Pendidikan Karakter Perlu Diperkuat Sejak Dini
A
A
A
JAKARTA - Budaya perkelahian antarpelajar masih menjadi masalah klasik. Masalah prilaku siswa menjadi semakin kompleks.
Ada siswa yang berani mempermalukan gurunya di kelas, mengajak berkelahi, hingga memarahi guru dan mengajak guru berkelahi. Adapula yang menganiaya gurunya hingga tewas.
Fenomena tersebut merisaukan karena generasi saat ini menentukan masa depan bangsa. Penguatan pendidikan karakter seakan telah luntur dari dunia pendidikan.
Guru Besar Psikologi dari Universitas Indonesia (UI) Prof Dr Hamdi Muluk mengatakan, penyebab lunturnya karakter atau budaya siswa menghormati guru merupakan suatu kelalaian.
Di tingkat pendidikan dasar, orangtua lebih khawatir anak-anaknya tidak cepat-cepat menguasai kemampuan skolastis seperti membaca, berhitung, matematika, bahasa Inggris, dan seterusnya dianggap tidak maju
“Kurikulum dasar kita, baik untuk tingkat PAUD, TK dan SD saat ini sudah dijejali agar supaya anak-anak ini cepat-cepat menguasai kemampuan skolastis ini. Karena kalau tidak seperti itu tentunya orangtua merasa khawatir kalau anaknya tidak jago kemampuan skolastik ini,” tutur Hamdi, di Jakarta, Selasa (26/2/2019).

• _Arahan Singkat A_
Bisakah Anda menuliskan kembali secara persis seluruh bagian artikel pendidikan karakter ini, mulai dari "Ada siswa yang" terus ke bawah sampai "merupakan suatu kelalaian."?
• _Arahan Singkat B_
Bisakah Anda menulis ulang paragraf artikel pendidikan karakter yang diawali "Ada siswa yang berani" menjadi daftar singkat tanpa menghilangkan fakta utamanya?
Butir-butir sesudah artikel ini merupakan materi tersendiri.

• _Butir Tersedia_

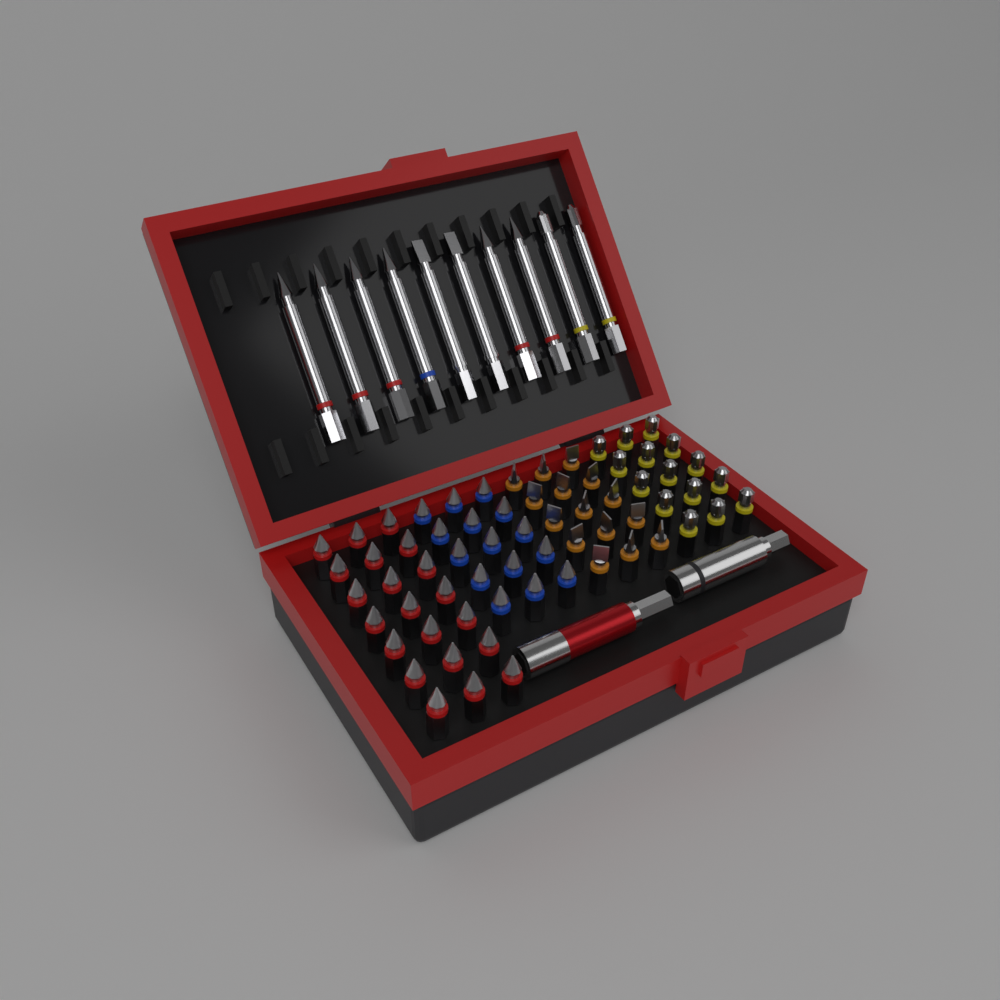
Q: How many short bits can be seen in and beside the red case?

==

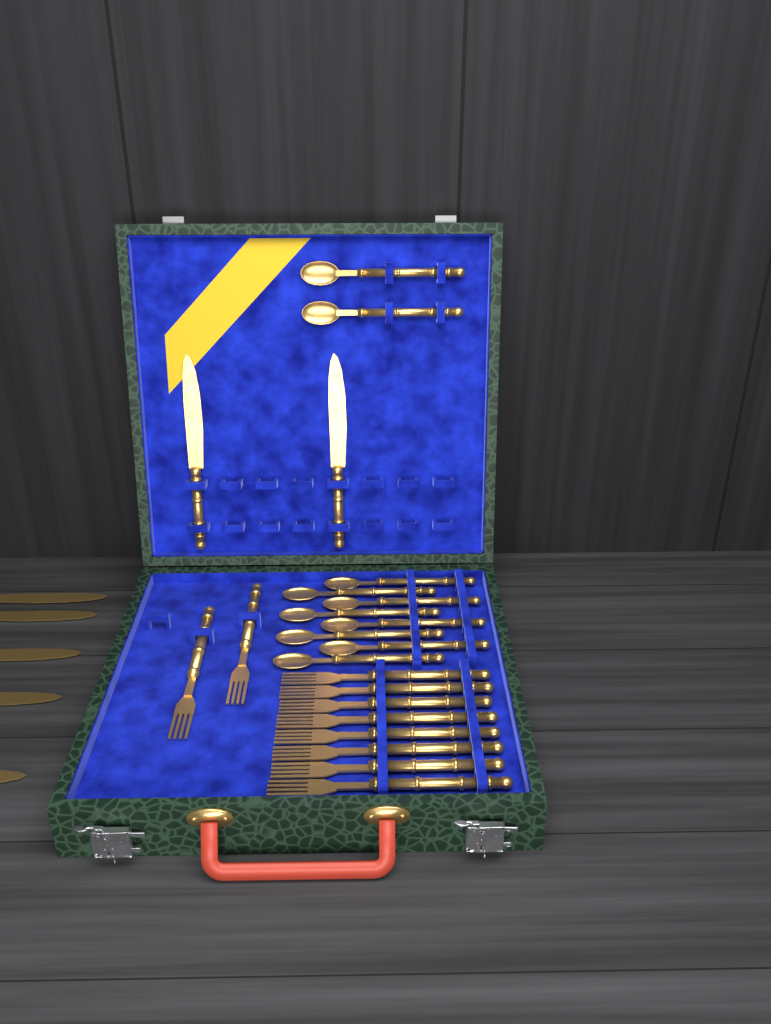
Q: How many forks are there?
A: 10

• _Hasil Akhir A_
Ada siswa yang berani mempermalukan gurunya di kelas, mengajak berkelahi, hingga memarahi guru dan mengajak guru berkelahi. Adapula yang menganiaya gurunya hingga tewas.
Fenomena tersebut merisaukan karena generasi saat ini menentukan masa depan bangsa. Penguatan pendidikan karakter seakan telah luntur dari dunia pendidikan.
Guru Besar Psikologi dari Universitas Indonesia (UI) Prof Dr Hamdi Muluk mengatakan, penyebab lunturnya karakter atau budaya siswa menghormati guru merupakan suatu kelalaian.

• _Hasil Akhir B_
Perilaku siswa terhadap guru:
- mempermalukan guru di kelas
- memarahi guru dan mengajaknya berkelahi
- menganiaya guru hingga tewas